Wednesday, December 17, 2008

"A Whiff of Inflationary Grapeshot"

Paul Krugman, NY Times columnist, Professor of Economics at Princeton University, and winner of the 2008 Nobel Prize in Economics, posted an article a couple of hours ago reiterating the approach featured and advocated on this blog a number of times: that deflationary ("liquidity trap") situations require inflationary responses.

Dr. Krugman's post this morning goes into an interesting theoretical detail we should be watching out for -- namely, how the Fed and Treasury are not limited in their response to the crisis with 0% interest rates. They can do more by credibly promising inflation.

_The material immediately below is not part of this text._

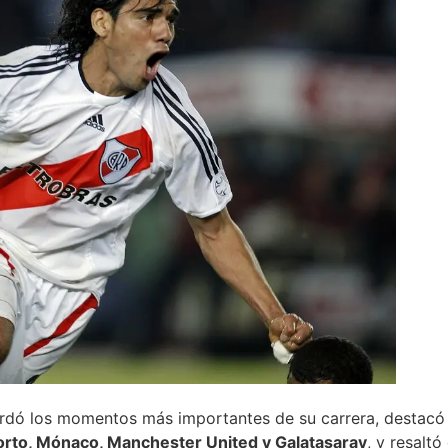
ordó los momentos más importantes de su carrera, destacó
Porto, Mónaco, Manchester United y Galatasaray
, y resaltó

Actually, Greg [Mankiw, a Harvard economist] has arrived at the same conclusion I did more than a decade ago, when I tried to model the problems then facing Japan, and now facing us. As I pointed out back then, the essence of a liquidity trap is that the real interest rate is too high, even when the nominal rate is zero. So the theoretically “correct” answer, if you can swing it, is to create expected inflation, pushing the real rate down.
Professor Krugman was roundly criticized for his analysis in the 1990's, however he has of course been vindicated since. A perfect market example of his argument can be found right now in government bonds, "treasuries" -- the recent issue of bonds by the government actually have negative interest rates when traded in the open market between investors. This means investors are willing to guarantee they lose money invested in exchange for the perceived safeness of their investment. Thus, the implication is that the real rate is too high, thereby depressing the economy. (High interest rates depress the economy.)

What we should be most cautious and vigilant about right now are people who are arguing moralism over pragmatism. In other words, let's not cut our noses off to spite our face. Doing so in this case will cause more American children to go hungry, Americans to go without health care, and American families to lose their homes and/or their incomes, which generally undermines family dynamics. We're in the gray here.

Krugman warns:
[Moralists argued that] Japan was supposed to suffer for its sins, not inflate its way out of them. I wonder if similar proposals for the United States will receive the same reception.
If you've heard Tim Pawlenty lately and others seeking a false and cynical "moral high ground" on federal spending (on the heels of our bipartisan government doubling the national debt in the last 8 years, and at the same time governors like him and municipalities plan for more debt and more spending in the face of the crisis), we need to "remember Japan." Let's not make this crisis a decade-long phenomenon.